Rationale: While most venues will have staff members trained in these areas, the problem sometimes can occur when there is no venue staff in the room. If the planner doesn't have any team members on site to meet these potential needs, the venue can assist by ensuring there is a trained staff member either in the room or close by at all times. Once you tell your meeting planner that you want to help them with this issue if need be, then you may see a huge sigh of relief if they realize that they are not adequately prepared. Make sure that if you have a defibulator at the venue, that your meeting planner is aware of its location relative to his or her meeting rooms.
Question #3: Do you have a plan in place should there be an injury?
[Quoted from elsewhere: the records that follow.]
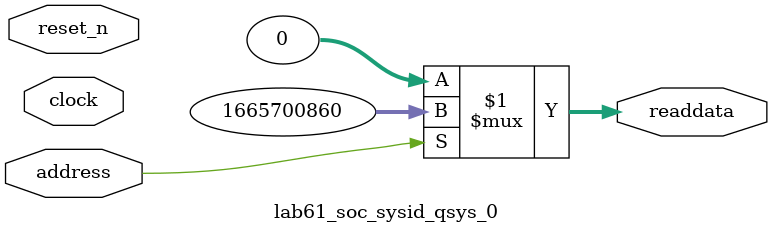
<source format=v>



// synthesis translate_off
`timescale 1ns / 1ps
// synthesis translate_on

// turn off superfluous verilog processor warnings 
// altera message_level Level1 
// altera message_off 10034 10035 10036 10037 10230 10240 10030 

module lab61_soc_sysid_qsys_0 (
               // inputs:
                address,
                clock,
                reset_n,

               // outputs:
                readdata
             )
;

  output  [ 31: 0] readdata;
  input            address;
  input            clock;
  input            reset_n;

  wire    [ 31: 0] readdata;
  //control_slave, which is an e_avalon_slave
  assign readdata = address ? 1665700860 : 0;

endmodule



</source>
Rationale: The answer to this question is likely to generate a verbal response along these lines: "Yes, we know what to do." While that may be the case in theory, I can tell you from frequent observation that many people react too slowly or without recollection of these plans in a real live crisis. By gauging a planner's too-hasty or overly-hesitant reaction to this question, or lack of a written plan, venues can determine the level of situational awareness that their staffs will need to maintain at all times.
If the meeting planner can show you a plan or an incident report sample from past meetings, then you know you're dealing with a professional who is well-prepared for potential injuries. In any case, you want to ensure that planners notify you of an injury or illness on your property, so that you can take appropriate actions as determined by your standard operation procedures.
Question #4: Are you aware of all of your attendees' emergency contact information, allergies or food sensitivities?
Rationale: Once again, by determining the answer to this question, you know that there will be a reduced likelihood that the menu you hammered out after weeks of negotiation will be less impacted by strange food requests or a food allergy/sensitivity issue requiring medical attention.
By ensuring that the planner has the needed information, the venue will also reduce its involvement in notification to families should there be an incident.
Question #5: Do you expect any situations to arise because of your speaker, attendees or subject matter?
Rationale: I call this my Harrison Ford question. For those who have taken my class at the University of South Florida's Meeting and Event Planning certificate program, you know that I'm referring to a scene in the Fugitive where Ford's character strolls casually into a pharmaceutical meeting, assaults one of the speakers and disrupts the entire event. While most meetings and events rarely have such a problem in real life, a venue can be better prepared for a 911 call to the police or a call to its security team if they know that either a speaker or the subject matter may be well-publicized and controversial. (Even knowing in advance that a meeting - e.g., global trade conference - may be picketed would be helpful in planning extra staff.) Asking the question also ensures that the meeting planner is also considering these issues and preparing for potential incidents. Security is never a problem if the venue and the meeting planner are prepared.
These are just my brief thoughts on how a venue pro could work with a meeting planner to limit risks arising from a meeting on their property. It is very likely that this list is going to grow. I welcome all additions, comments and criticisms from the supply side of our profession.